Alemães apoiam democracia, mas muitos estão insatisfeitos com ela

Alemães apoiam democracia, mas muitos estão insatisfeitos com ela

"EstudoApoio à democracia chega a 98%, mas menos de dois terços se mostram satisfeitos com o funcionamento dela na Alemanha, revela estudo financiado pelo governo alemão.A quase totalidade da população da Alemanha apoia a ideia de democracia, mas apenas 60% estão satisfeitos com o funcionamento dela, segundo o relatório Monitor da Alemanha 2025, divulgado na semana passada.

Nos estados da antiga Alemanha Ocidental, esse percentual é de 62% e, no Leste Alemão, cai para pouco mais da metade, chegando a 51% – embora, para surpresa dos autores, o índice na antiga Alemanha Oriental tenha aumentado significativamente nos últimos tempos (era de 43% em 2023).
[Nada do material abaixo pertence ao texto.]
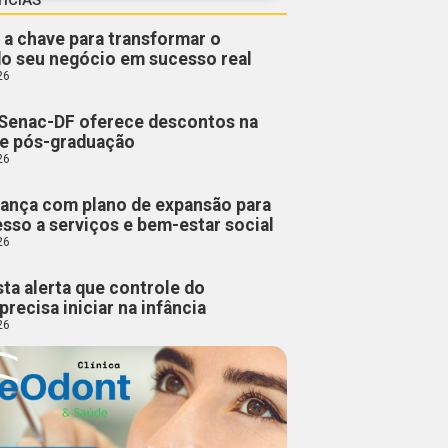
 a chave para transformar o
do seu negócio em sucesso real
26
Senac-DF oferece descontos na
 e pós-graduação
26
ança com plano de expansão para
esso a serviços e bem-estar social
26
sta alerta que controle do
precisa iniciar na infância
26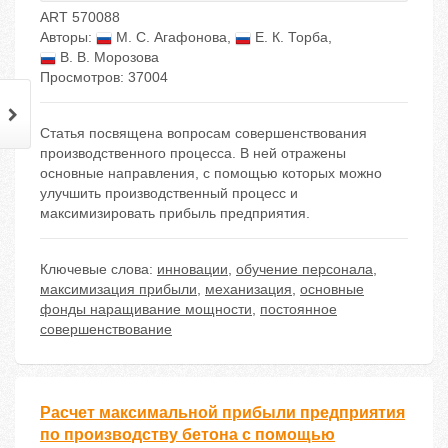
ART 570088
Авторы:
М. С. Агафонова
,
Е. К. Торба
,
В. В. Морозова
Просмотров: 37004
Статья посвящена вопросам совершенствования
производственного процесса. В ней отражены
основные направления, с помощью которых можно
улучшить производственный процесс и
максимизировать прибыль предприятия.
Ключевые слова:
инновации
,
обучение персонала
,
максимизация прибыли
,
механизация
,
основные
фонды наращивание мощности
,
постоянное
совершенствование
Расчет максимальной прибыли предприятия
по производству бетона с помощью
Essa conclusão foi saudada pela encarregada do governo alemão para o Leste, Elisabeth Kaiser (SPD). "É bom que a democracia como forma de governo tenha o apoio integral dos cidadãos. Isso também se verifica no Leste", disse ela em Berlim, durante a apresentação do relatório.

De um modo geral, o apoio à ideia de democracia é muito alto, de 98%, e 89% dos entrevistados rejeitam uma ditadura "sob qualquer circunstância".

Porém, quando questionados sobre como funciona uma democracia, 68% concordam que, neste regime, o Executivo deve acatar decisões do Parlamento e respeitar a separação de Poderes, e apenas 45% rejeitam o regime de partido único. No Leste, esses percentuais são "ligeiramente menores".

Já a parcela dos que se mostram suscetíveis a mudanças de cunho autoritário é de 21%.

Por isso, a conclusão do estudo é de que o alto nível de apoio popular à democracia não é garantia de rejeição unânime a uma transformação de viés autocrático ou autoritário na sociedade.

Mudanças sobretudo na área de defesa

O foco do estudo eram as mudanças na democracia alemã. Entre outros pontos, os entrevistados foram questionados sobre as áreas da política nas quais mais percebiam mudanças.

De forma nada surpreendente, a sensação mais forte de mudança foi na área da defesa. O tema está presente na sociedade alemã desde o início da guerra na Ucrânia, há quase quatro anos, sobretudo com foco no fortalecimento das Forças Armadas alemãs e nas dúvidas sobre a proteção oferecida pelos Estados Unidos no âmbito da Otan.

O sociólogo Reinhard Pollak conduziu o estudo juntamente com sete colegas. "Um quarto da população alemã quer mudanças. Esse grupo afirma que são necessárias mudanças multifacetadas. Outro quarto se mostra cético e diz que a mudança é muito rápida e profunda demais. E um amplo grupo intermediário se mostra ambivalente e diz 'depende'. O que nos surpreendeu foi existir um panorama tão pronunciado e que as pessoas não estejam predominantemente cansadas de mudanças", diz.

Segundo o estudo, os alemães também têm opiniões bem diferenciadas sobre questões políticas complexas: sobre o controverso tema da migração, por exemplo, uma grande maioria de 68% acredita que o país deveria recrutar trabalhadores especializados no exterior. E 59% acham que o Estado deve promover melhor a integração dos que chegam. Mas 28% opinam que o aumento da imigração desde 2015 piorou muitas coisas.

Ceticismo é maior em regiões pobres

Embora o apoio à democracia seja alto em toda a Alemanha, existem diferenças entre o Leste e o Oeste em outras questões. No lado ocidental, por exemplo, o otimismo e a disposição para aceitar mudanças não dependem de o entrevistado viver numa área mais favorecida ou numa mais pobre. No Leste, sim.

O mesmo vale para a maneira como as pessoas avaliam a Reunificação: no Oeste, cerca de 55% de todos os entrevistados veem a unidade alemã de forma positiva, enquanto no Leste, o número oscila entre 72% de aprovação em áreas economicamente mais fortes, especialmente nas cidades, e 49% em regiões menos abastadas.

O estudo representativo foi conduzido pelo Centro de Pesquisas Sociais da Universidade de Halle-Wittenberg, pela Universidade de Jena e pelo Instituto de Ciências Sociais Gesis-Leibniz, e é financiado pela encarregada do governo alemão para o Leste da Alemanha.

Ao longo de 2025 em todo o país, cerca de 4 mil pessoas acima de 16 anos foram entrevistadas, e outras 4 mil foram entrevistadas em regiões selecionadas.